Thursday, August 16

Half of Canada lacks clout in cabinet

Female representation stuck at 22 per cent

Women have not gained clout or numbers in Prime Minister Stephen Harper's cabinet and some critics are saying that women were the big losers in this shuffle.

The 32-member cabinet has seven women – the same 22 per cent ratio that Harper had in his past two cabinets. Women accounted for between 24 and 28 per cent of the Liberal cabinets in the years immediately preceding the Conservatives coming to power in 2006.

Moreover, there are virtually no women in the frontline ministries and none in charge of the areas that Harper identified as priorities for his government, such as crime, the economy, Canadian sovereignty and the environment. In the last cabinet shuffle, Rona Ambrose was shuffled out of the environment post and replaced by John Baird.

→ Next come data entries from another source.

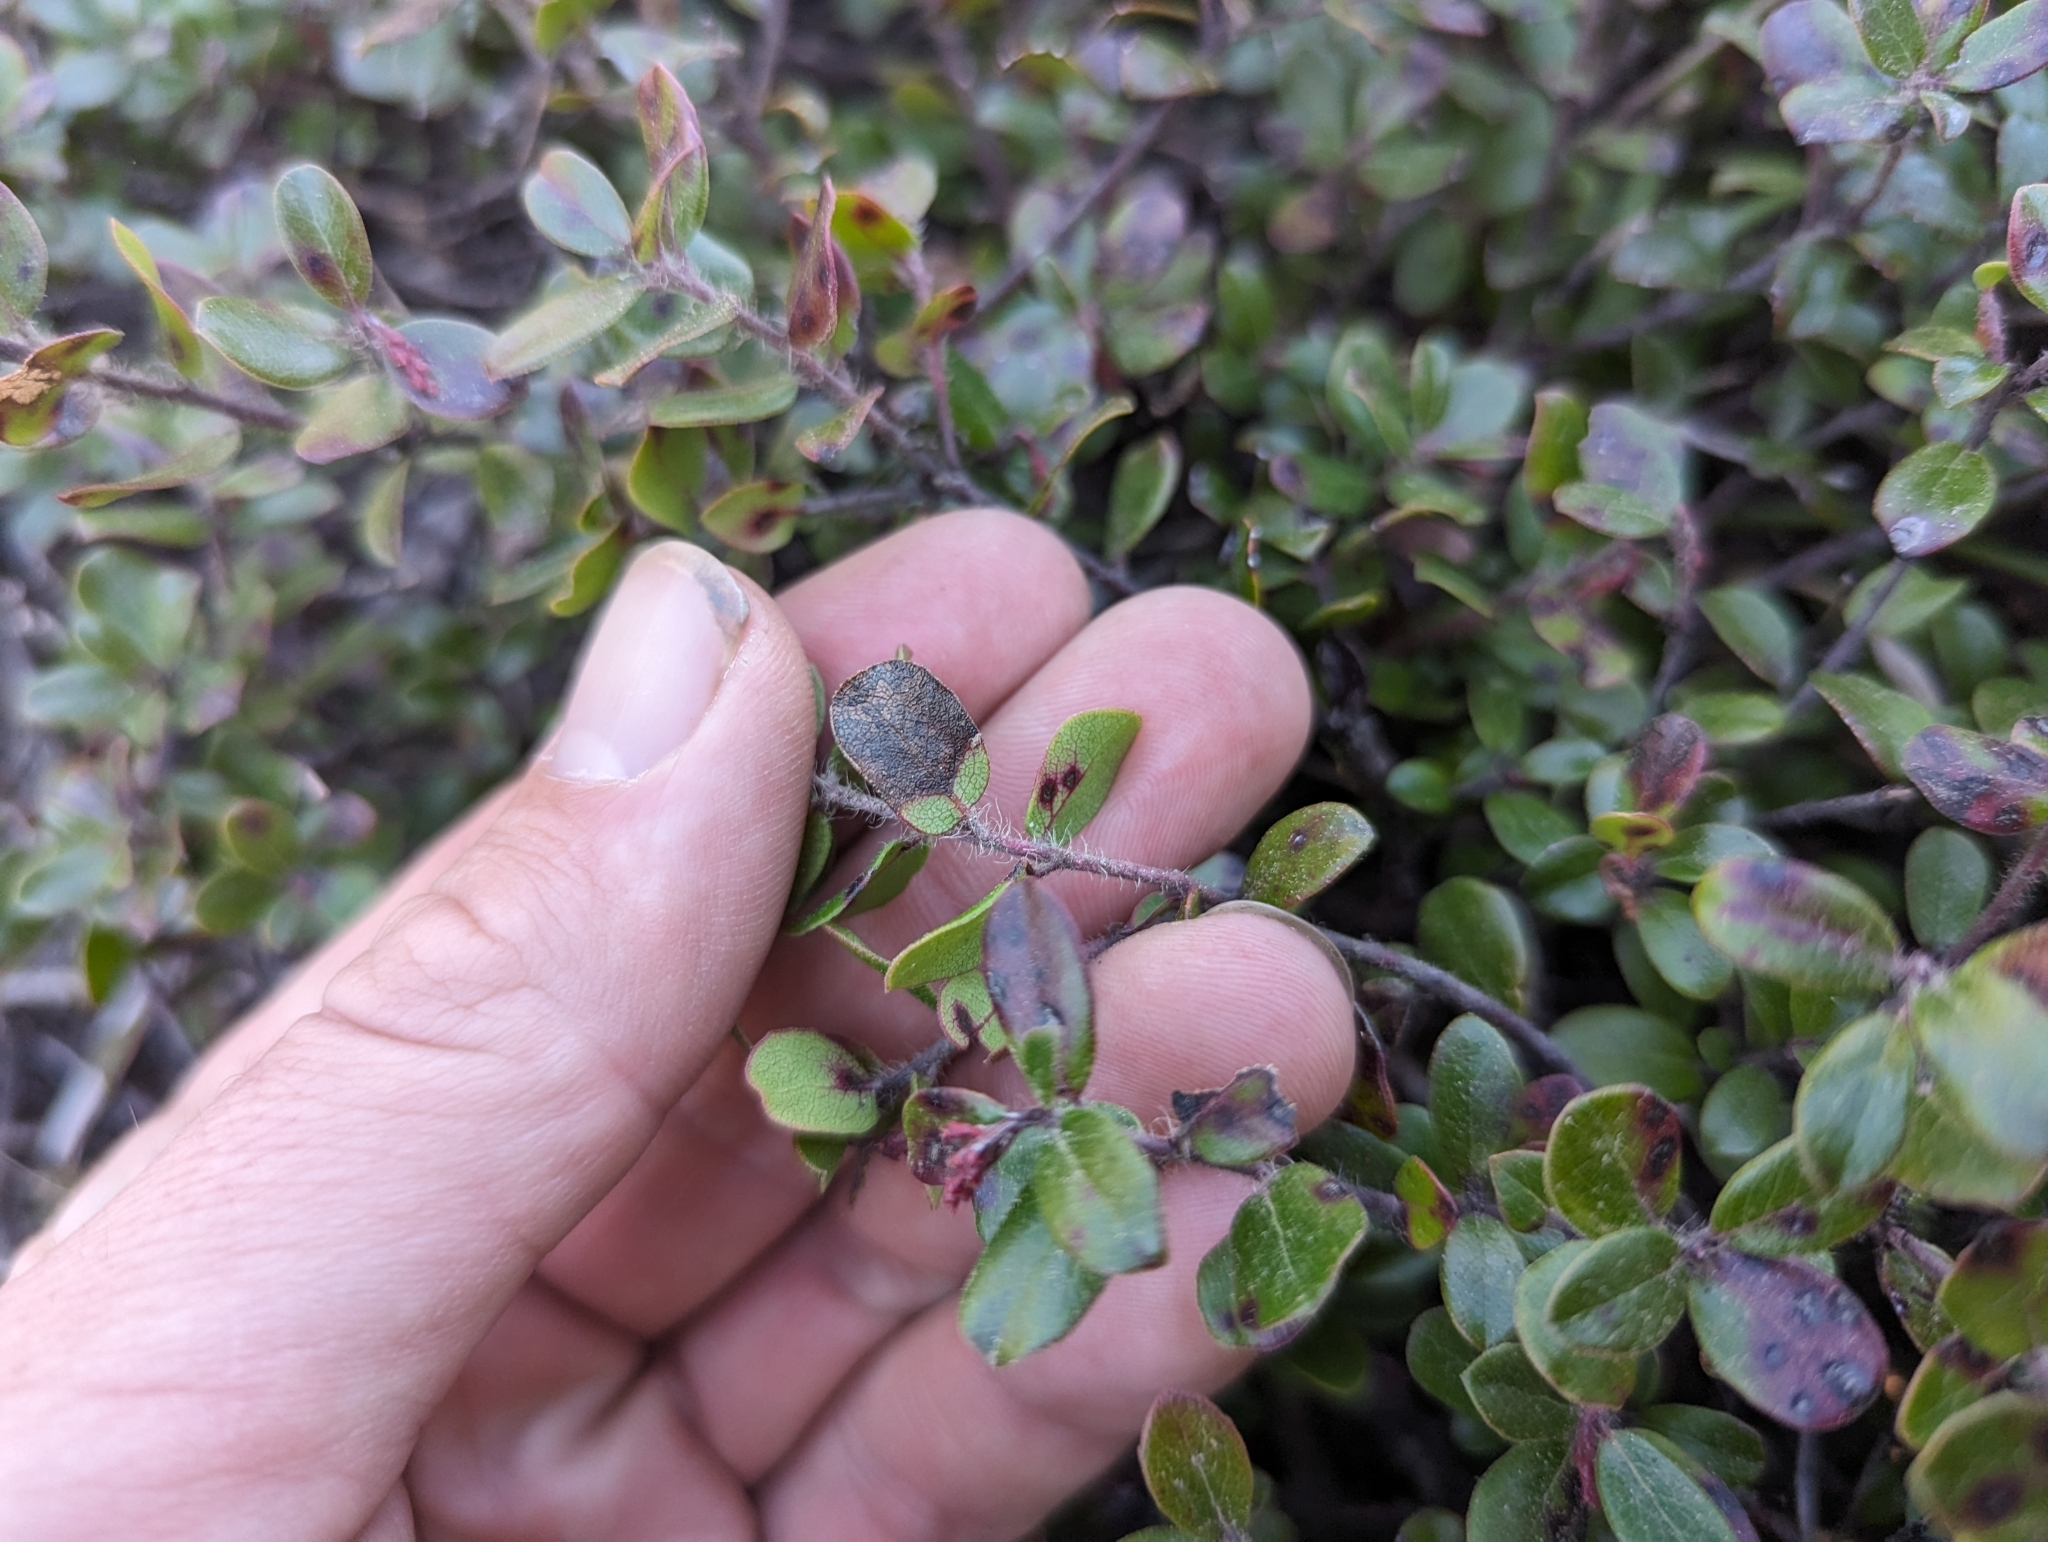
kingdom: Plantae
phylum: Tracheophyta
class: Magnoliopsida
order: Ericales
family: Ericaceae
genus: Arctostaphylos
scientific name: Arctostaphylos nummularia
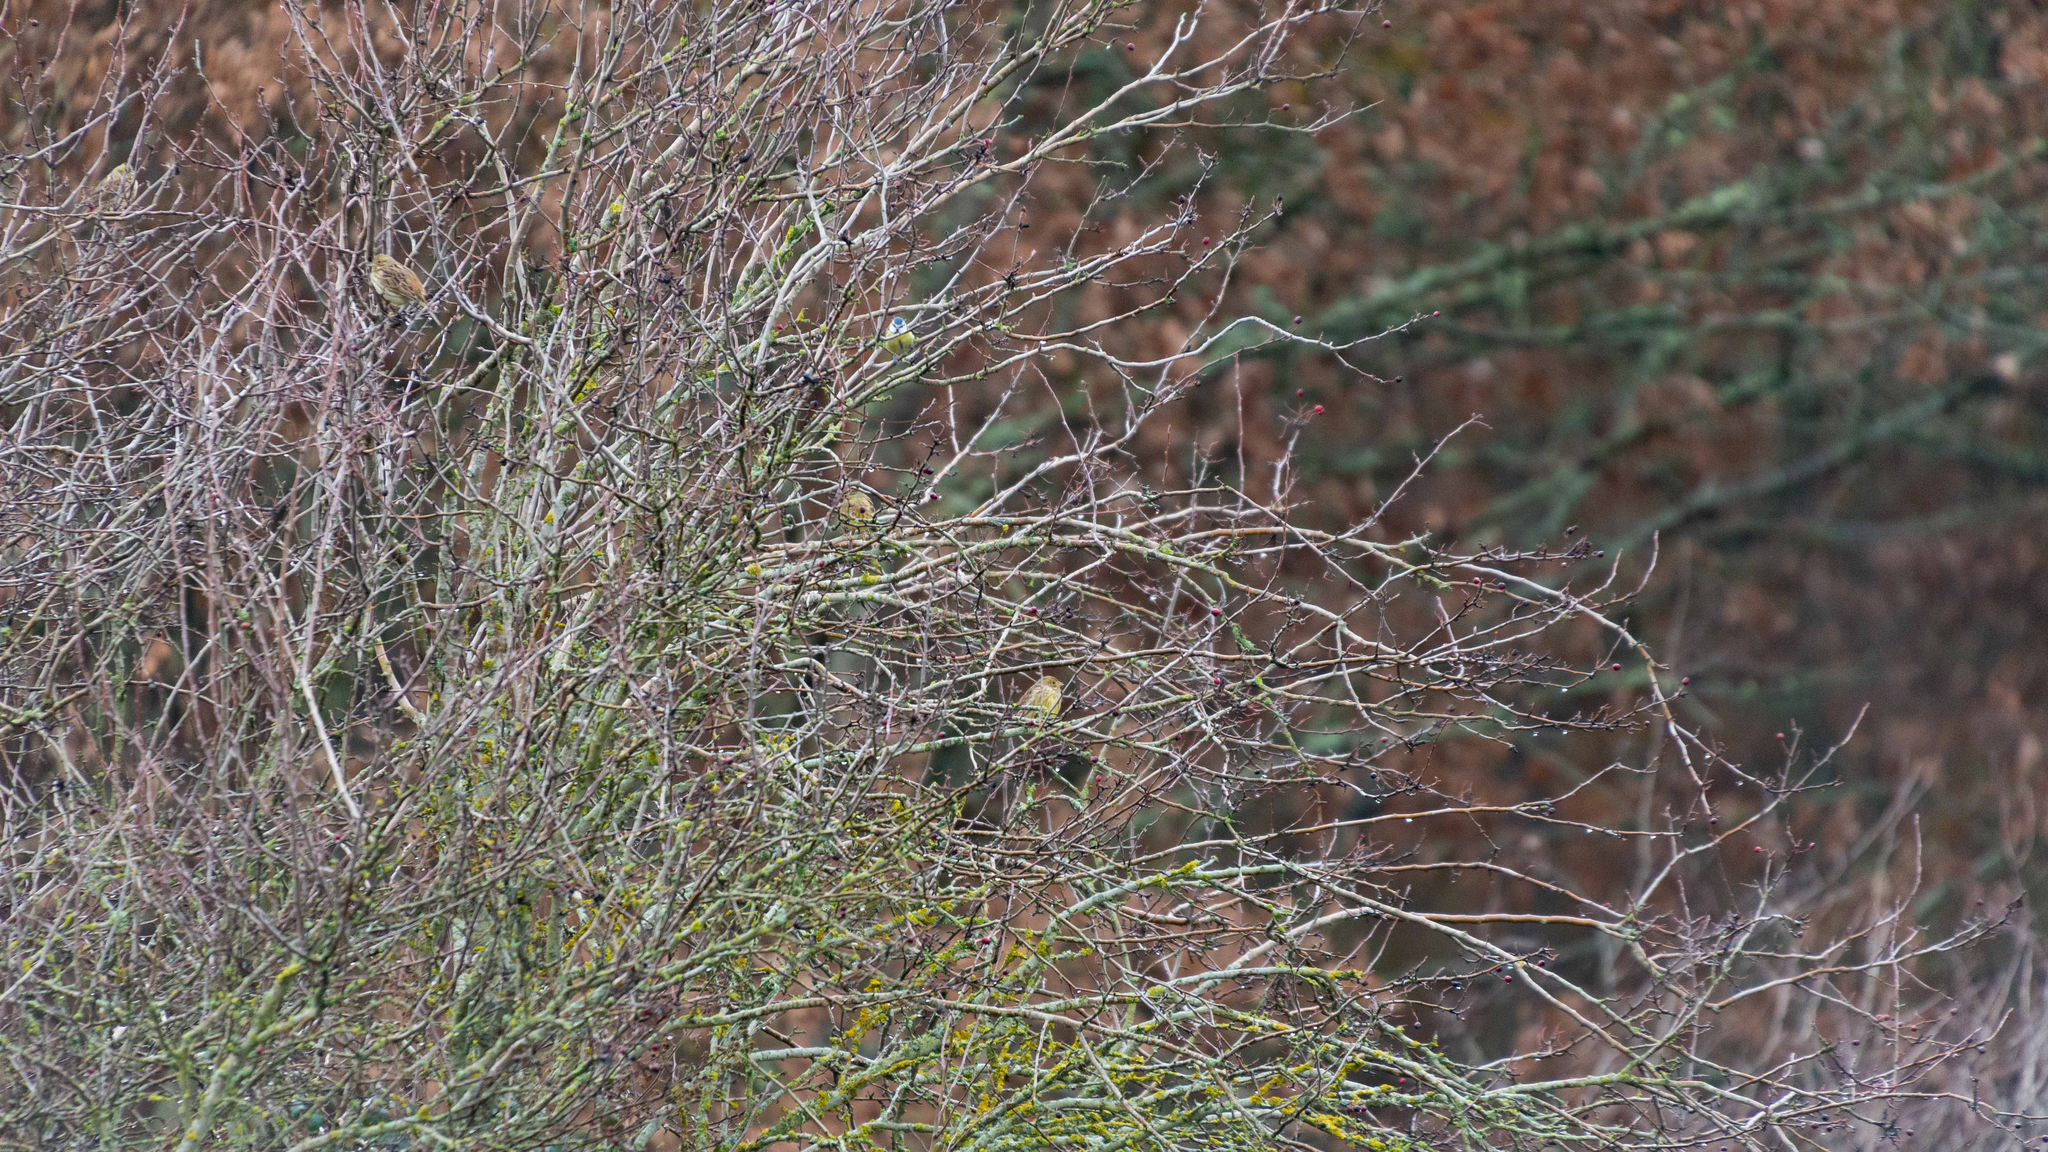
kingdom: Animalia
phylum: Chordata
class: Aves
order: Passeriformes
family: Paridae
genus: Cyanistes
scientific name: Cyanistes caeruleus
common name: Eurasian blue tit
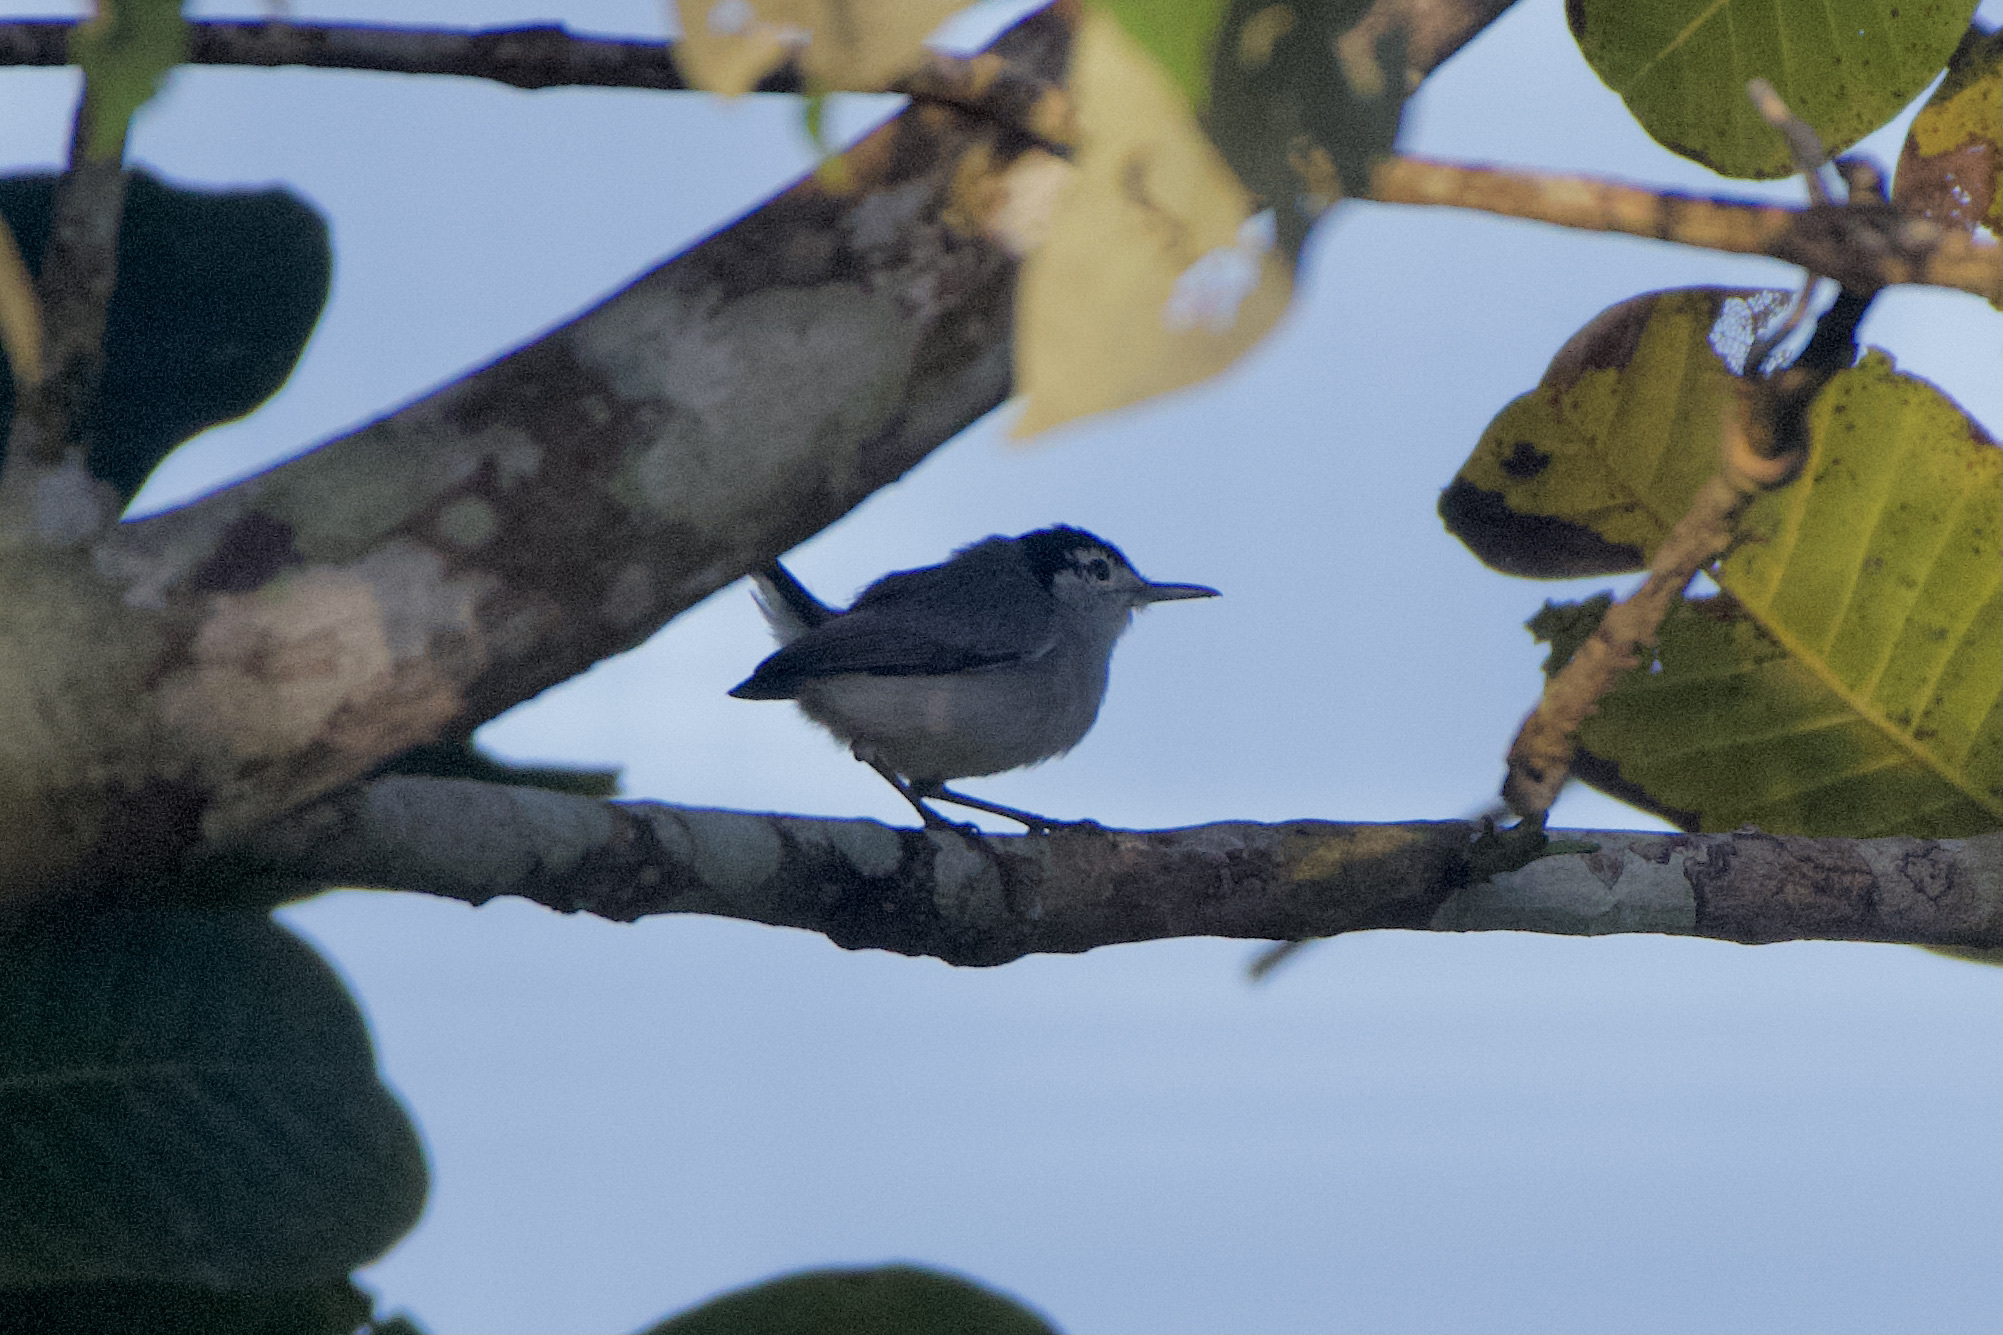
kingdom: Animalia
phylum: Chordata
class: Aves
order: Passeriformes
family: Polioptilidae
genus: Polioptila
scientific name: Polioptila plumbea
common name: Tropical gnatcatcher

She says while Harper is keeping women's numbers down and putting them in "pink portfolios," Liberal Leader Stéphane Dion is on track to have one-third of his candidates be women in the next election and has vowed that they'll have the same representation in any future Liberal cabinet

LINK: TorStar


Julian Benson said...

Now at the risk of being labelled a chauvinist (I hope I'm not), it seems to me that the number of women in Stephen Harper's cabinet is superficial. After all, even if women had a majority in the Conservative, or even a Liberal, cabinet they are still going to be putting through the same measures that enforce and strengthen the socio-economic system that is the root cause of oppression against women in the first place.

It just strikes me as a sort of capitalist or bourgeois-feminism that advocates more women in oppressive and exploitative posts. Was Margret Thatcher a step forward for women kind? After all she was responsible for a major drop in the standards of living for millions of working class women (and men).

It's my opinion (just an opinion) that the exploitation of women stem directly from capitalism (see: A Conservative female cabinet minister represents the interests of your average working-class woman about as much as a Conservative male cabinet minister. I think this debate needs to be more focused on the class question at the root of female oppression rather than on cosmetic changes at the top of the system. As a socialist once said, "no socialism without women's liberation, no women's liberation without socialism."


Julian Benson
The Red Menace

Lucy said...

Julian, Women's oppressions consistently cuts accross class boundaries, but it expresses itself differently depending on the woman's economic situation. There is no guarantee that more women in power means that things will be any different; but then again, we have never seen that situation manifest itself. We still have no clue because women have never actually made up 50% of any Canadian or British government (to my knowledge, feel free to correct me if I'm wrong.)Remeber that Thatcher was still pandering to a cabinet dominated by conservative men, most of whom were looking to see her fail. They were placing bets on watching her 'feminine weakness' cloud her judgement. She was much more ruthless than most men in power because she had to prove that women could be ruthless, decisive and thus be 'good' conservative leaders.

There have been socialist revolutions, but for some reason, on the most part, women were still excluded from positions of power and decision making. Why do you think that is?